An entire day after he was barricaded in his apartment building by armed police, Mr Hassan said he and his family had still received no information, assistance or food packages from the Victorian government – a situation he likened to “jail”.

“Forget about food. We haven’t had any contact whatsoever,” he told The New Daily on Sunday afternoon.

Mr Hassan, who works at Melbourne airport, said he didn’t have any notification of the impending, unprecedented lockdown.

He tried rushing out to get bread and milk for his three young children – aged four, seven and 11 – on Saturday afternoon, but police officers stopped him from leaving his Sutton Street apartment block.

“Right now there’s no milk in my fridge, and hardly any bread,” Mr Hassan said.

Still waiting on his food package, he said he didn’t know what he’d feed his family for dinner.

“It makes me feel powerless. It feels like I’m failing them,” he said.
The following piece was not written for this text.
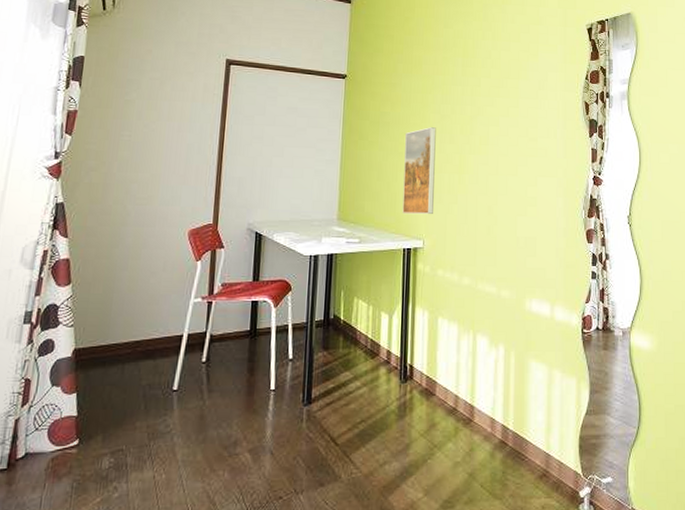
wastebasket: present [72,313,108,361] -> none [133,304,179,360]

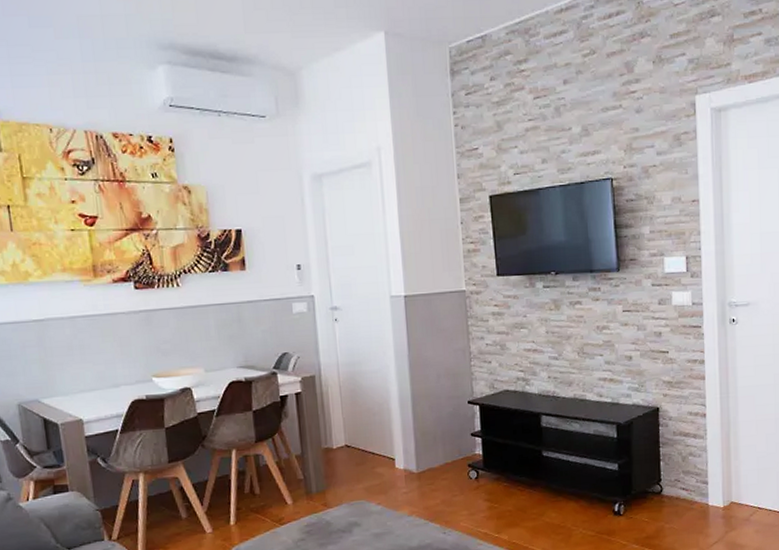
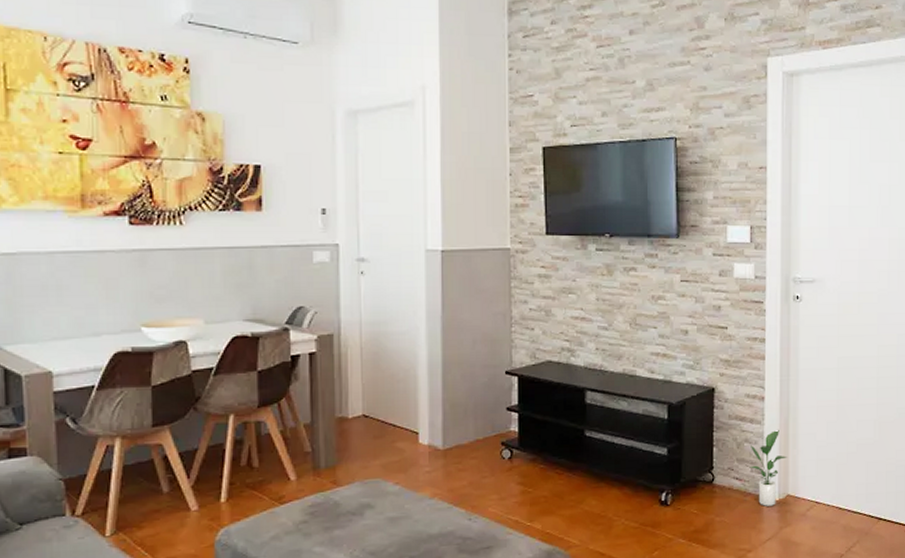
potted plant: none [694,442,729,513] -> present [749,429,787,506]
Mr Hassan added that he “understands” the government’s logic in needing to contain further potential virus spread, but said other residents in the public housing buildings feel ignored and marginalised.

“It feels like we’re a soft target because we don’t have a big voice,” Mr Hassan said.

The most difficult part, he said, was explaining to his young children that they needed to stay inside.

“It’s not fair that the person across the street is allowed to go on with their life normally, but you’re in jail,” he said.